Carry on the article about the ABCB5 gene from where it stops, adding the next few sentences.

[Quoted passage — start]

Protein-coding gene in humans

ATP-binding cassette sub-family B member 5 also known as P-glycoprotein ABCB5 is a plasma membrane-spanning protein that in humans is encoded by the ABCB5 gene. ABCB5 is an ABC transporter and P-glycoprotein family member principally expressed in physiological skin and human melanoma.

== Clinical significance ==

ABCB5 has been suggested to regulate skin progenitor cell fusion and mediate chemotherapeutic drug resistance in stem-like tumor cell subpopulations in human melanoma, colorectal cancer, and malignant pleural mesothelioma. It is commonly over-expressed on circulating melanoma tumour cells. Furthermore, the ABCB5+ melanoma- initiating cells were demonstrated to express FLT1 (VEGFR1) receptor tyrosine kinase which was functionally required for efficient xenograft tumor formation, as demonstrated by shRNA knockdown experiments.

[Quoted passage — finish]
[Extracted records — start]

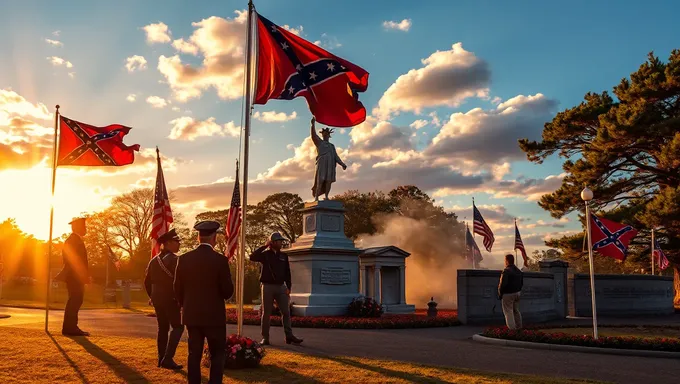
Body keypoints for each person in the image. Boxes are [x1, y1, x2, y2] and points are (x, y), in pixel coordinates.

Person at [174, 220, 234, 384]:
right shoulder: (220, 260)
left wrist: (185, 304)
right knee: (217, 354)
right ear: (214, 237)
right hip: (214, 316)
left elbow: (177, 288)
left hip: (192, 314)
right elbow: (227, 291)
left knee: (194, 354)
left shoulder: (184, 259)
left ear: (198, 238)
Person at [249, 232, 303, 346]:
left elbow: (287, 273)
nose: (281, 243)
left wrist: (289, 287)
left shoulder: (283, 256)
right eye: (278, 241)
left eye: (281, 241)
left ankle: (289, 336)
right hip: (267, 286)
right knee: (266, 313)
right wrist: (265, 245)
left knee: (286, 312)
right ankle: (265, 337)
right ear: (272, 243)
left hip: (281, 286)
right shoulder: (265, 254)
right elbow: (252, 257)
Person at [144, 228, 184, 370]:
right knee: (178, 327)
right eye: (176, 242)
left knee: (163, 328)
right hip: (171, 299)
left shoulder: (153, 261)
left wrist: (153, 296)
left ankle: (161, 358)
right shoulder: (175, 260)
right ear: (167, 243)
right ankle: (167, 358)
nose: (179, 245)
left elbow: (147, 282)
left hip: (157, 299)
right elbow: (180, 282)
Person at [55, 217, 90, 336]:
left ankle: (71, 327)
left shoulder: (75, 240)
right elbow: (73, 260)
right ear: (77, 227)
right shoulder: (73, 240)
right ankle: (70, 328)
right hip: (74, 276)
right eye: (84, 227)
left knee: (76, 300)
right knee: (75, 300)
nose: (86, 229)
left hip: (75, 276)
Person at [310, 117, 347, 201]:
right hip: (322, 163)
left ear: (329, 135)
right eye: (324, 134)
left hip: (330, 164)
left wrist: (342, 164)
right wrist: (313, 125)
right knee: (321, 179)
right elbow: (313, 135)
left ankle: (326, 196)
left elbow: (336, 157)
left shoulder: (331, 146)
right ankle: (316, 197)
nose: (325, 135)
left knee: (328, 181)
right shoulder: (319, 143)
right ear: (322, 135)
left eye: (327, 134)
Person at [498, 253, 523, 330]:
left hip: (508, 294)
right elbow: (521, 283)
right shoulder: (519, 271)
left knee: (508, 312)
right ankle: (519, 327)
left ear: (507, 261)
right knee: (516, 310)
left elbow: (503, 284)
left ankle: (512, 330)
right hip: (517, 293)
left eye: (505, 260)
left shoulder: (506, 271)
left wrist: (500, 293)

[Extracted records — finish]

Result for this exercise:
In colorectal cancer, ABCB5 was shown to act as a mediator of 5-FU patient chemoresistance, and had a further direct role in tumorigenesis shown by shRNA-mediated colorectal cancer cell-line ABCB5 knockdowns that impeded tumorigenesis in human-to-mouse xenografts. It has been shown that in some highly aggressive tumors, such as mesothelioma and melanoma, ABCB5 contributes to multi-drug chemotherapy resistance, and tumor growth, controlling a proinflammatory signaling circuit utilizing TLR4, IL-1β, IL8 and CXCR1 signaling involving reciprocal paracrine interactions between the cancer stem cells and tumor bulk population (in a rheostat manner termed "cancer stem cell rheostasis"). ABCB5 was shown to maintain the slow-cycling melanoma stem cells using this cytokine signaling loop, which became more differentiated upon ABCB5 interference (e.g. WFDC1 melanocyte differentiation marker increased, cancer cells were faster growing in vitro, tumors were more pigmented), or CXCR1 blockade (slow-cycling ABCB5+ cells entered the cell-cycle).

In normal physiology, ABCB5 is a functional marker for adult limbal stem cells of the cornea. ABCB5+ cells could regrow a human cornea on a mouse with limbal stem cell deficiency (LSCD - a blindness disease of the corneal limbus) while ABCB5- cells could not, indicating a therapeutic potential for treating some types of blindness. ABCB5 was further shown to be anti-apoptotic in these adult stem cells.